Rendered images with source text
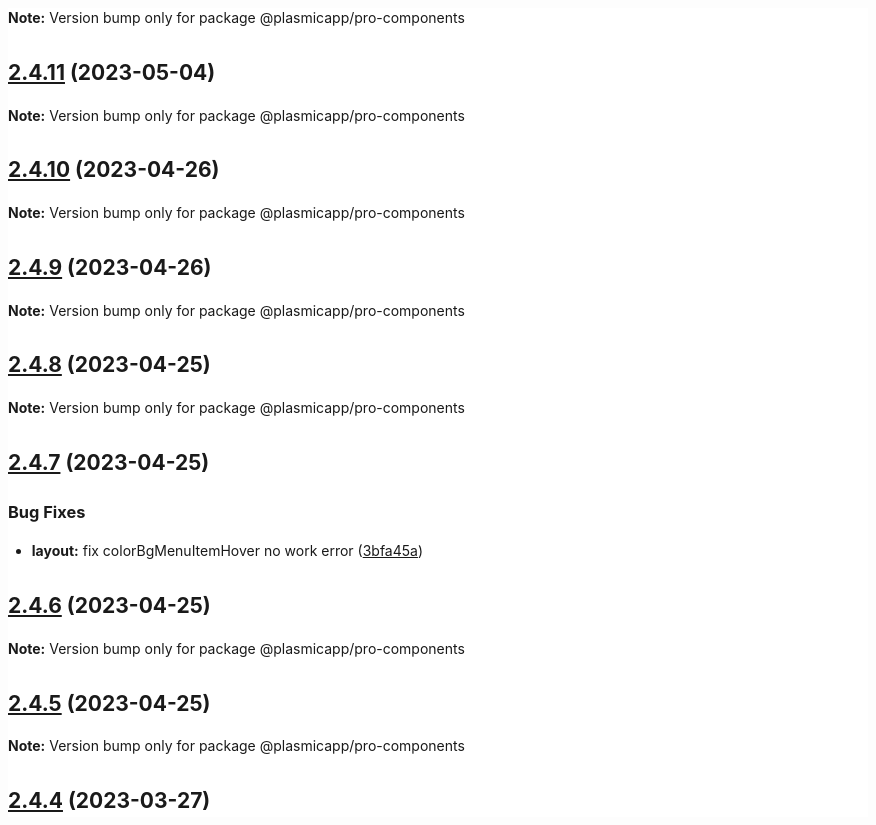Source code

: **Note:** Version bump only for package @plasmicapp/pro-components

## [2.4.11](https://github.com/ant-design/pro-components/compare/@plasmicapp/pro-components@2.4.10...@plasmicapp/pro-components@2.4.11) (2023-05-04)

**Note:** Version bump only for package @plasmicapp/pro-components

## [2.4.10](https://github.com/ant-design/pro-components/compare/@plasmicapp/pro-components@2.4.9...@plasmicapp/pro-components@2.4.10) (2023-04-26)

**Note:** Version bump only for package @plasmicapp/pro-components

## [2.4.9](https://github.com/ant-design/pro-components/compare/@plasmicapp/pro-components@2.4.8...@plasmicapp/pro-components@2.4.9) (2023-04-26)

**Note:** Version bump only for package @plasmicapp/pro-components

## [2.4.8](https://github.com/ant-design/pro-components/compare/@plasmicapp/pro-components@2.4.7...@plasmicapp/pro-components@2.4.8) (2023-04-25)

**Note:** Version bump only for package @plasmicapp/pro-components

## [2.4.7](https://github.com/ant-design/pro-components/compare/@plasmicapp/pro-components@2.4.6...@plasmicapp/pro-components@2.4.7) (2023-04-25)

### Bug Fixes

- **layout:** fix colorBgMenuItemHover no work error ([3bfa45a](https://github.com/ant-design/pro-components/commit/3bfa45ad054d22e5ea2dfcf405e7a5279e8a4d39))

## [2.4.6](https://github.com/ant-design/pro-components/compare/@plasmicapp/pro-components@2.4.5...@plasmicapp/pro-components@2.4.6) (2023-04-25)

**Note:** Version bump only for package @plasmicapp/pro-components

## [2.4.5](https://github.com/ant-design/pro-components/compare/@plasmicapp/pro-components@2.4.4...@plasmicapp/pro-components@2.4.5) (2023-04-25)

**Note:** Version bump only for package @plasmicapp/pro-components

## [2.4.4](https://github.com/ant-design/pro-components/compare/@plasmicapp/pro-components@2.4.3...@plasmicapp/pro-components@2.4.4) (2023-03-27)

...

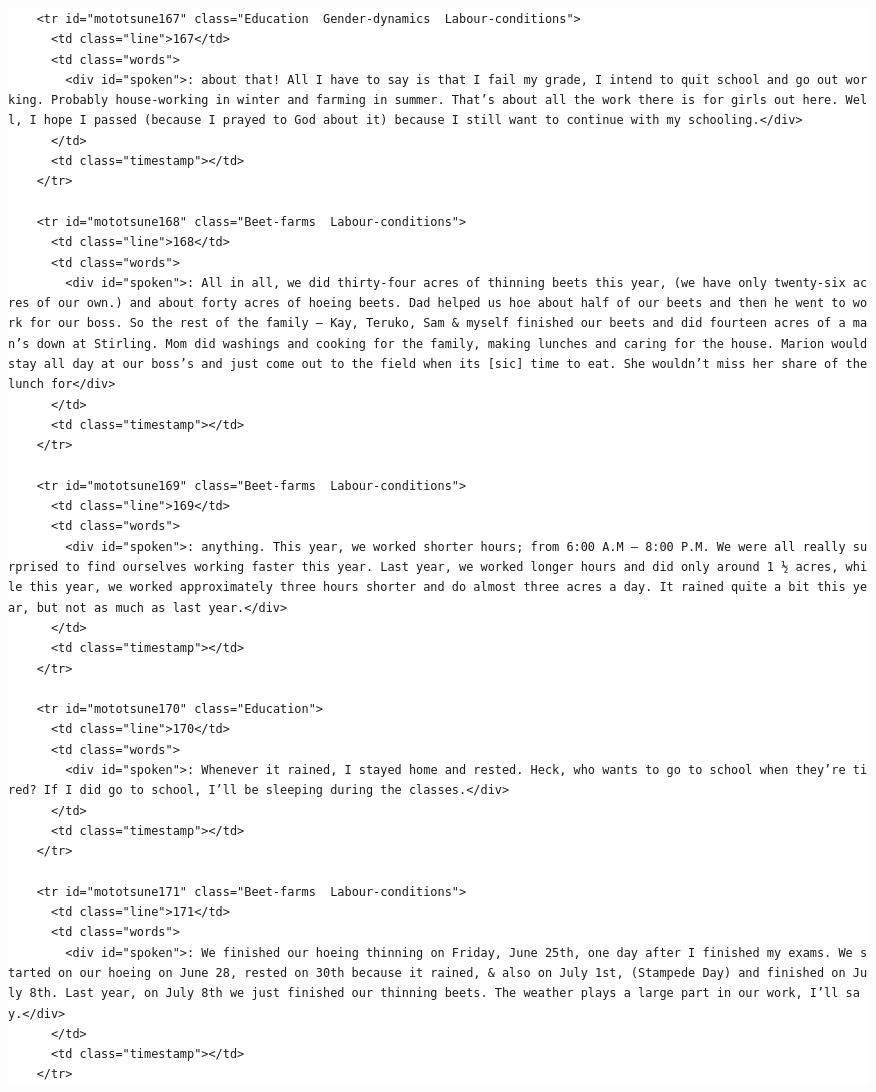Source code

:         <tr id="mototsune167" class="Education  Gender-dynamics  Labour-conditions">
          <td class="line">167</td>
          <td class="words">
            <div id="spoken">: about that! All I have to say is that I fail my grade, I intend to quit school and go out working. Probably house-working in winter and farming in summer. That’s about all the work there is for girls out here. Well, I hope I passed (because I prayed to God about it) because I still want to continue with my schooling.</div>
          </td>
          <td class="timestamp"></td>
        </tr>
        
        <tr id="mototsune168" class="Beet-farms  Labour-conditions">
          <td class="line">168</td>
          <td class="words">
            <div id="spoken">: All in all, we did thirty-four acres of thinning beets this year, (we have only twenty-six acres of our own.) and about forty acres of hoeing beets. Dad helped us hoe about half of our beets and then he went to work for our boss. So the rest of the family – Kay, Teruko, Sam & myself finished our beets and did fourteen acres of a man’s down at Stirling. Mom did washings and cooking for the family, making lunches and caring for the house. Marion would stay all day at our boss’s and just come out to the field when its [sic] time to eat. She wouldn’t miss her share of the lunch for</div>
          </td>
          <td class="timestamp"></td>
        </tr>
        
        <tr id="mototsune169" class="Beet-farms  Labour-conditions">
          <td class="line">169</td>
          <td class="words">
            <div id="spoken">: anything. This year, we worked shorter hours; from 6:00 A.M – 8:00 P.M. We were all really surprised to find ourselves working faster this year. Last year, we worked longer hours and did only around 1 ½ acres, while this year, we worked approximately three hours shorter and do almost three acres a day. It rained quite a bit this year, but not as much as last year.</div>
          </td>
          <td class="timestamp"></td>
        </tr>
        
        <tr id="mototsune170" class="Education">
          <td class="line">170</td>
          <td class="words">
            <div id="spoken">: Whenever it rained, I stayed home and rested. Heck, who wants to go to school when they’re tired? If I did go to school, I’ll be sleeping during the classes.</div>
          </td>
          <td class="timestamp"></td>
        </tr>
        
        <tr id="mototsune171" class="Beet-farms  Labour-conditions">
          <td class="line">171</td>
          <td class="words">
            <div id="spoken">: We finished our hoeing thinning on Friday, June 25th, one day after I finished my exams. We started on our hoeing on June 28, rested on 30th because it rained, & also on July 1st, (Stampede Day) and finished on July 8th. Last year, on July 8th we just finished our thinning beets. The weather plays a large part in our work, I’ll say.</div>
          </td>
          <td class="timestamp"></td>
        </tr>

▸ **The task**: The answer must be a single number: how many lines above contain the word "conditions".

▸ **Answer for this exercise**: 4